- Opening Delimiter -

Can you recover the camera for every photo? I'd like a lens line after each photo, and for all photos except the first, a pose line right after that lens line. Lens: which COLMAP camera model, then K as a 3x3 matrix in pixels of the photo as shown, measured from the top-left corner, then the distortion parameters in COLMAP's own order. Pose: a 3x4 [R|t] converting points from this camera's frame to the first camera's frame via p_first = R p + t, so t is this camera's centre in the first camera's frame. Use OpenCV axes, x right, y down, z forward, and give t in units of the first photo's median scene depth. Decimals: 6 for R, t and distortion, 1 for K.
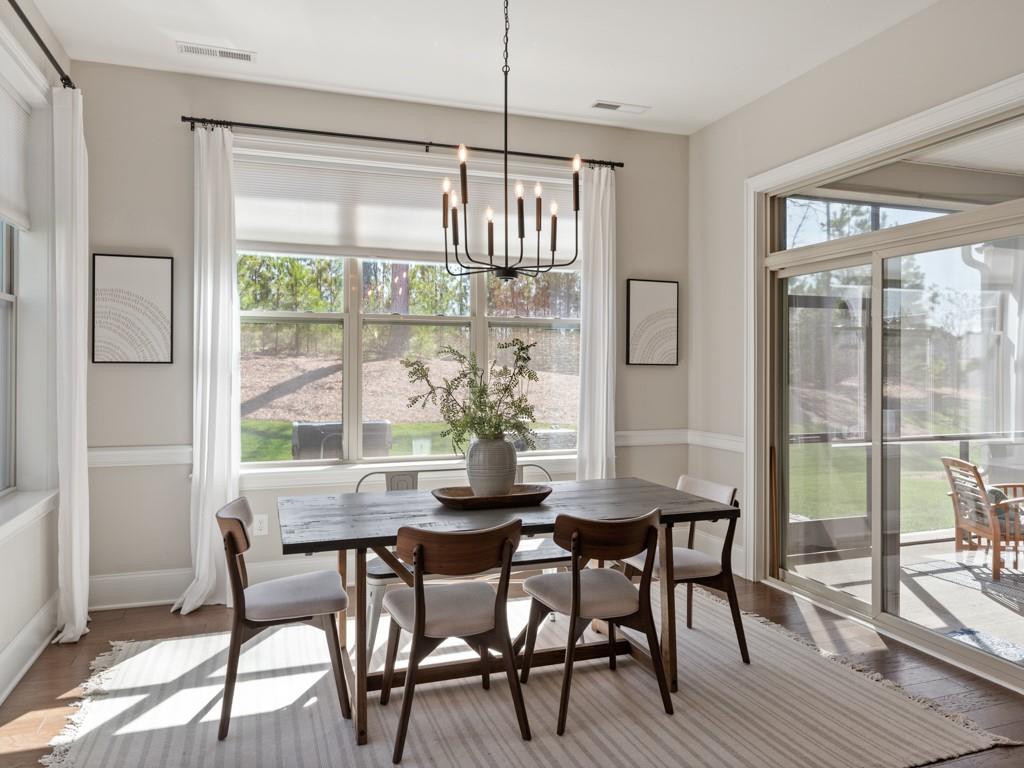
lens RADIAL K [[722.2, 0, 505.9], [0, 722.2, 376.4], [0, 0, 1]] dist [0.002358, 0.002414]
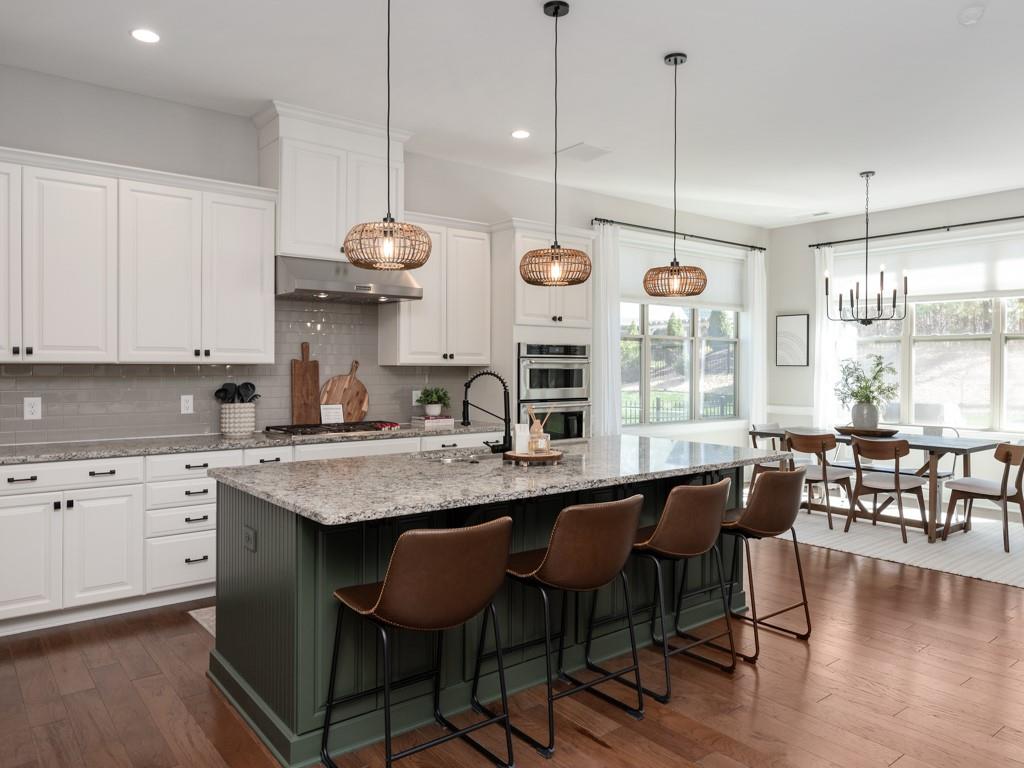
lens RADIAL K [[722.2, 0, 516.6], [0, 722.2, 368.1], [0, 0, 1]] dist [0.002358, 0.002414]
pose [[0.343220, 0.002754, -0.939251, 1.458494], [-0.014857, 0.999887, -0.002497, 0.006394], [0.939138, 0.014812, 0.343222, -0.582377]]
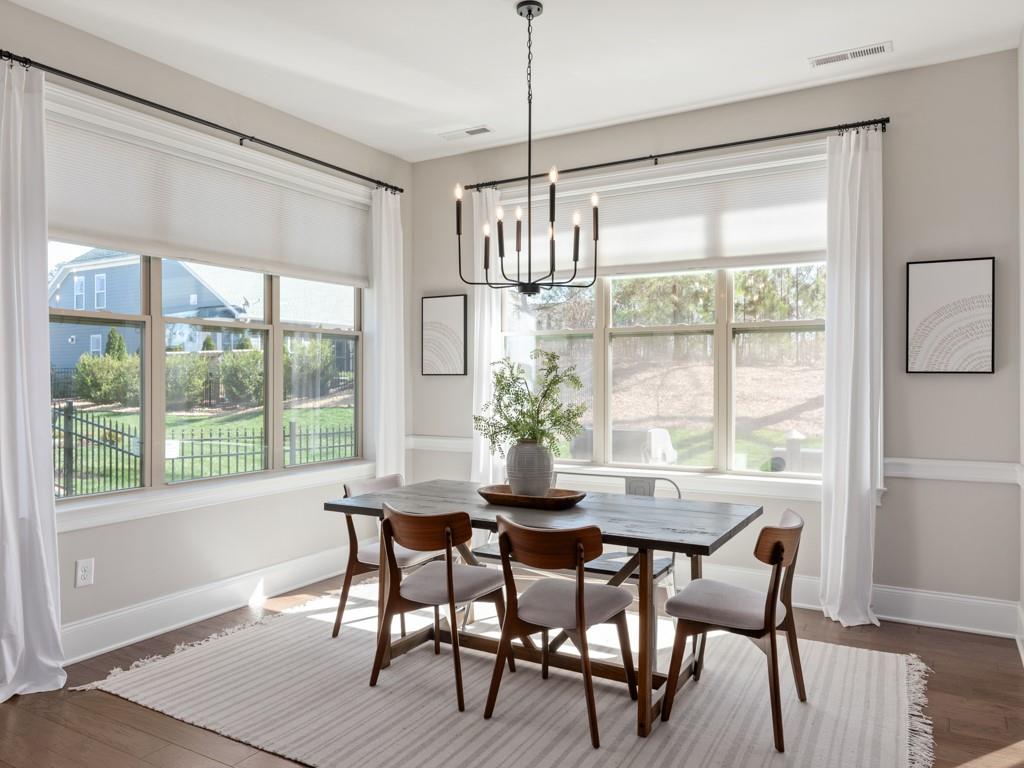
lens RADIAL K [[722.2, 0, 510.9], [0, 722.2, 383.7], [0, 0, 1]] dist [0.002358, 0.002414]
pose [[0.654927, 0.003192, -0.755685, 0.729198], [-0.006770, 0.999976, -0.001644, -0.000643], [0.755661, 0.006193, 0.654933, 0.256136]]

- Closing Delimiter -

### WHAT YOU NEED TO DO
Copy the items from the very beginning through the line containing "376.4], [0, 0, 1]] dist [0.002358, 0.002414]", character for character, and leave the pictures out of your copy.

### REPLY
Can you recover the camera for every photo? I'd like a lens line after each photo, and for all photos except the first, a pose line right after that lens line. Lens: which COLMAP camera model, then K as a 3x3 matrix in pixels of the photo as shown, measured from the top-left corner, then the distortion parameters in COLMAP's own order. Pose: a 3x4 [R|t] converting points from this camera's frame to the first camera's frame via p_first = R p + t, so t is this camera's centre in the first camera's frame. Use OpenCV axes, x right, y down, z forward, and give t in units of the first photo's median scene depth. Decimals: 6 for R, t and distortion, 1 for K.
lens RADIAL K [[722.2, 0, 505.9], [0, 722.2, 376.4], [0, 0, 1]] dist [0.002358, 0.002414]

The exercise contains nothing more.